Governance Assessment
- Board effectiveness and engagement: Independent LID with explicit shareholder‑facing responsibilities; board and committee attendance thresholds met; frequent executive sessions (9 in 2024).
- Committee coverage: Member of Audit, Compensation, and Nominating & Corporate Governance; all committees composed of independent directors; Audit Committee financial experts designated (Akolawala, Krueger).

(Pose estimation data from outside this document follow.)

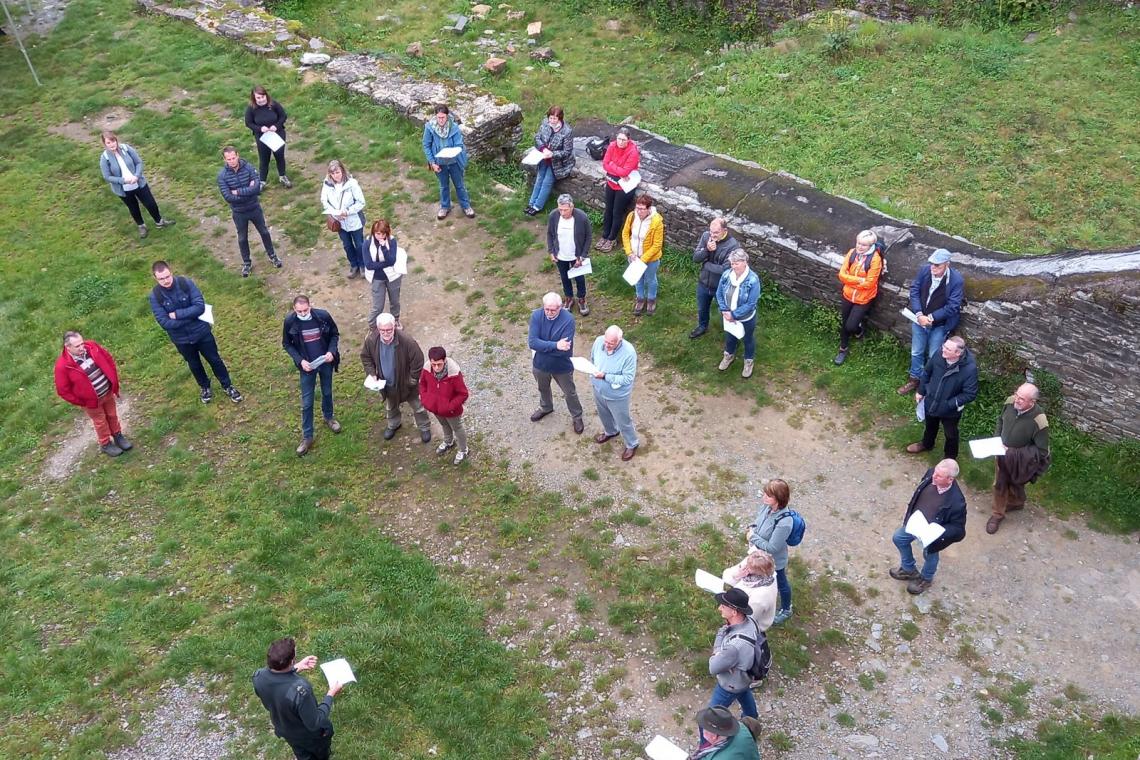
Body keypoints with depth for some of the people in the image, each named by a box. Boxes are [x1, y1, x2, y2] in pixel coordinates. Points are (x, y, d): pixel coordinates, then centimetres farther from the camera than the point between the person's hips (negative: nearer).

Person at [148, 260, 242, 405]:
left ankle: (227, 386, 37)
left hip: (201, 331, -1)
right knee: (194, 365, 23)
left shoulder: (186, 283, -18)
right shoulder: (155, 296, -18)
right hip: (181, 339, 1)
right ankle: (205, 387, 47)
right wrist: (190, 315, -22)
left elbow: (200, 307, -22)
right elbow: (164, 323, -22)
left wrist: (177, 314, -26)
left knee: (214, 360, 15)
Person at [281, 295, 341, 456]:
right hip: (307, 365, -1)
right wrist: (300, 360, -18)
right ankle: (307, 436, 19)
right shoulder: (290, 321, -19)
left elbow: (335, 334, -3)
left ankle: (328, 417, 52)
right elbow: (286, 344, -5)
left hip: (326, 362, 1)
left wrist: (332, 351, -19)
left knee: (327, 392, 23)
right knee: (306, 402, 6)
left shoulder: (323, 316, -20)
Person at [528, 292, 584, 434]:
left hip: (562, 366, -3)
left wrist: (543, 347, -28)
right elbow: (532, 342, -28)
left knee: (570, 393, 20)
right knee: (543, 389, 30)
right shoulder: (536, 315, -20)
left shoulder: (568, 319, -29)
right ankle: (546, 408, 61)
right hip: (540, 364, 3)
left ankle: (577, 417, 46)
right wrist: (555, 345, -37)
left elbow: (565, 349, -34)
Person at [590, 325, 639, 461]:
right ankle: (610, 432, 63)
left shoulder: (628, 352, -34)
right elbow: (592, 358, 4)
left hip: (617, 396, -5)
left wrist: (605, 376, -34)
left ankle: (632, 444, 44)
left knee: (623, 422, 17)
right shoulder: (599, 340, -19)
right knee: (604, 415, 32)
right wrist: (593, 370, -8)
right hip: (598, 390, 6)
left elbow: (628, 379, -29)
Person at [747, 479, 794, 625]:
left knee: (780, 584, 23)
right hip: (761, 555, 7)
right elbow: (758, 518, 4)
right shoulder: (767, 506, -20)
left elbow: (771, 548, -32)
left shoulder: (783, 522, -41)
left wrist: (753, 536, -23)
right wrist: (752, 528, -16)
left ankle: (786, 610, 51)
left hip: (774, 561, -7)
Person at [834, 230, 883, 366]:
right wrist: (860, 280, -23)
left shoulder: (875, 259, -21)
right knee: (843, 323, 16)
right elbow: (842, 274, -12)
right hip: (848, 295, 5)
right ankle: (843, 349, 37)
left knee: (850, 326, -6)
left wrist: (851, 280, -16)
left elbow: (869, 283, -23)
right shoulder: (852, 253, -7)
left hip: (863, 299, -5)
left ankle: (859, 328, 32)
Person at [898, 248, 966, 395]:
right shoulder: (925, 270, -13)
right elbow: (914, 290, -7)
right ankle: (915, 379, 37)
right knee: (916, 352, 17)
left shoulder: (957, 281, -24)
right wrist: (918, 314, -18)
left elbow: (952, 307, -22)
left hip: (940, 324, -4)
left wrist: (930, 318, -24)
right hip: (919, 319, 4)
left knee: (933, 356, 9)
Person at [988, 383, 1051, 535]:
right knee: (999, 484, 20)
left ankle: (1016, 503, 57)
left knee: (1015, 485, 24)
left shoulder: (1039, 421, -37)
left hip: (1021, 461, -4)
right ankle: (998, 514, 44)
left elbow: (1042, 451, -25)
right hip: (1003, 454, 4)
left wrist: (1013, 453, -27)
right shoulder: (1010, 402, -22)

- Pay and alignment signals: Director pay balanced between cash and equity; equity is in the form of fully vested RSUs (not performance‑based); stock ownership guidelines in place; anti‑hedging policy enhances alignment.
- Shareholder feedback: 2024 Say‑on‑Pay approval exceeded 97%, and the committee maintained program structure in response.
- Conflicts/related‑party exposure: Board maintains a related‑person transactions policy overseen by the Audit Committee; no transactions since Dec 31, 2023 involving directors/officers >$120,000 were disclosed.